On the current test, for example, students must write a five-paragraph essay taking a position on some issue. On the new test, they’ll have to read two short passages that take opposing views on an issue and then evaluate which argument is better supported by the evidence.
Here’s something else that’s new: Written answers will be graded by computer software “trained to replicate the human-scoring process” to judge whether the students’ claims are valid and whether their evidence is appropriate, according to the GED Testing Service.
Although the GED system was created to help veterans, the military has been reluctant to admit holders of GED certificates because of decades of research showing they’re more likely to quit the service before fulfilling their commitments.
Their attrition rate in the military — about 45 percent — is only slightly better than that of high-school dropouts, according to Janice Laurence, an associate professor at Temple University who has studied the issue for decades.
By comparison, about a quarter of high-school graduates wash out of the military.
Laurence said a large body of research shows civilian employers may harbor the same skepticism as the military about the reliability of people with GED certificates — but that doesn’t mean passing the test has no value at all.
“If it helps somebody increase their self-esteem, that’s worth something,” Laurence said.
Washington state numbers reflect that sentiment.
Among the 23,000 people who took the GED exam in Washington last year, the most popular reason cited was “personal satisfaction” (35 percent), closely followed by “get better job” (30 percent).
Links in a chain
The new GED test is just one piece of a puzzle the state is trying to solve for adult high-school dropouts wanting a shot at those better jobs.
The state no longer considers diplomas or GED certificates as ends in themselves, but rather as links in a chain that leads to the post-high-school training and education often necessary to earn enough to support a family.
Those links are even more important now because of a change in federal law that affects who can get federal financial aid for college.
Before July 1, 2012, students without a high-school diploma or GED certificate could still qualify for federal financial aid if they met certain conditions, such as having successfully completed six credit hours toward a certificate or degree.
That’s no longer an option for anyone starting classes now.
Carl Ellison has been looking for alternatives since 1972, when his father took him out of high school in Gary, Ind., because it was too violent.
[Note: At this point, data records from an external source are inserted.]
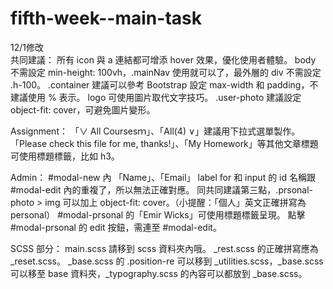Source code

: # fifth-week--main-task

12/1修改<br>
共同建議：
所有 icon 與 a 連結都可增添 hover 效果，優化使用者體驗。
body 不需設定 min-height: 100vh，.mainNav 使用就可以了，最外層的 div 不需設定 .h-100。
.container 建議可以參考 Bootstrap 設定 max-width 和 padding，不建議使用 % 表示。
logo 可使用圖片取代文字技巧。
.user-photo 建議設定 object-fit: cover，可避免圖片變形。

Assignment：
「∨ All Coursesｍ」、「All(4) ∨」建議用下拉式選單製作。
「Please check this file for me, thanks!」、「My Homework」等其他文章標題可使用標題標籤，比如 h3。

Admin：
#modal-new 內 「Name」、「Email」 label for 和 input 的 id 名稱跟 #modal-edit 內的重複了，所以無法正確對應。
同共同建議第三點，.prsonal-photo > img 可以加上 object-fit: cover。（小提醒：「個人」英文正確拼寫為 personal）
#modal-prsonal 的「Emir Wicks」可使用標題標籤呈現。
點擊 #modal-prsonal 的 edit 按鈕，需連至 #modal-edit。

SCSS 部分：
main.scss 請移到 scss 資料夾內哦。
_rest.scss 的正確拼寫應為 _reset.scss。
_base.scss 的 .position-re 可以移到 _utilities.scss，_base.scss 可以移至 base 資料夾，_typography.scss 的內容可以都放到 _base.scss。
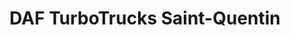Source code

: ---
title: "DAF TurboTrucks Saint-Quentin"
url: /saint-quentin/daf-turbotrucks-saint-quentin/
shop: shop
---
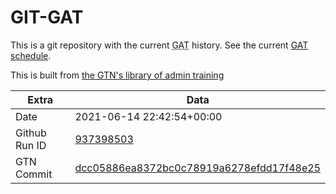 # GIT-GAT

This is a git repository with the current <abbr title="Galaxy Admin Training">GAT</abbr> history. See the current [GAT schedule](https://gxy.io/gat).

This is built from [the GTN's library of admin training](https://training.galaxyproject.org/training-material/topics/admin/)

Extra | Data
--- | ---
Date | 2021-06-14 22:42:54+00:00
Github Run ID | [937398503](https://github.com/galaxyproject/training-material/actions/runs/937398503)
GTN Commit | [dcc05886ea8372bc0c78919a6278efdd17f48e25](https://github.com/galaxyproject/training-material/tree/dcc05886ea8372bc0c78919a6278efdd17f48e25)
He says he’s worked a variety of jobs since then, including several years processing fish in Alaska. Now he wants something that isn’t as physically demanding.
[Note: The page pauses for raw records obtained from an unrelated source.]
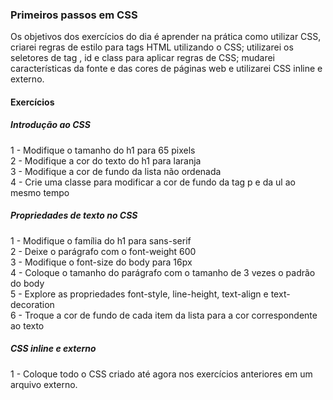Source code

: ### Primeiros passos em CSS

Os objetivos dos exercícios do dia é aprender na prática como utilizar CSS, criarei regras de estilo para tags HTML utilizando o CSS; utilizarei os seletores de tag , id e class para aplicar regras de CSS; mudarei características da fonte e das cores de páginas web e utilizarei CSS inline e externo.

#### Exercícios

##### Introdução ao CSS

1 - Modifique o tamanho do h1 para 65 pixels\
2 - Modifique a cor do texto do h1 para laranja\
3 - Modifique a cor de fundo da lista não ordenada\
4 - Crie uma classe para modificar a cor de fundo da tag p e da ul ao mesmo tempo

##### Propriedades de texto no CSS

1 - Modifique o família do h1 para sans-serif\
2 - Deixe o parágrafo com o font-weight 600\
3 - Modifique o font-size do body para 16px\
4 - Coloque o tamanho do parágrafo com o tamanho de 3 vezes o padrão do body\
5 - Explore as propriedades font-style, line-height, text-align e text-decoration\
6 - Troque a cor de fundo de cada item da lista para a cor correspondente ao texto

##### CSS inline e externo

1 - Coloque todo o CSS criado até agora nos exercícios anteriores em um arquivo externo.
Ellison says he wants to pursue an associate degree that could lead to a job working for an eye doctor or in a store selling eyeglasses.
But he’ll have to pass the GED test before he can get federal aid to help pay the tuition.
His teacher at Seattle Central Community College, Catherine Gribos, said that many of her students have menial jobs and want something better. For some students, just starting something and finishing it is a big deal.
Gribos also teaches GED classes at King County Jail, which had a graduation ceremony Tuesday with caps and gowns and cake for 24 inmates who had passed the test, the biggest group she’s seen, because of the push to get it done before the end of the year.
“You’re a cheerleader, you’re a counselor, you’re everything for this,” she said.
Some of her students, like Ellison, show plenty of perseverance just getting to class.
“He just works himself to the bone,” Gribos said.
Ellison says it’s hard to attend night classes and find time to study while keeping a job and living at a homeless shelter with a strict lights-out policy at bedtime.
But he’s not giving up yet. “I’m going to get it done,” he said.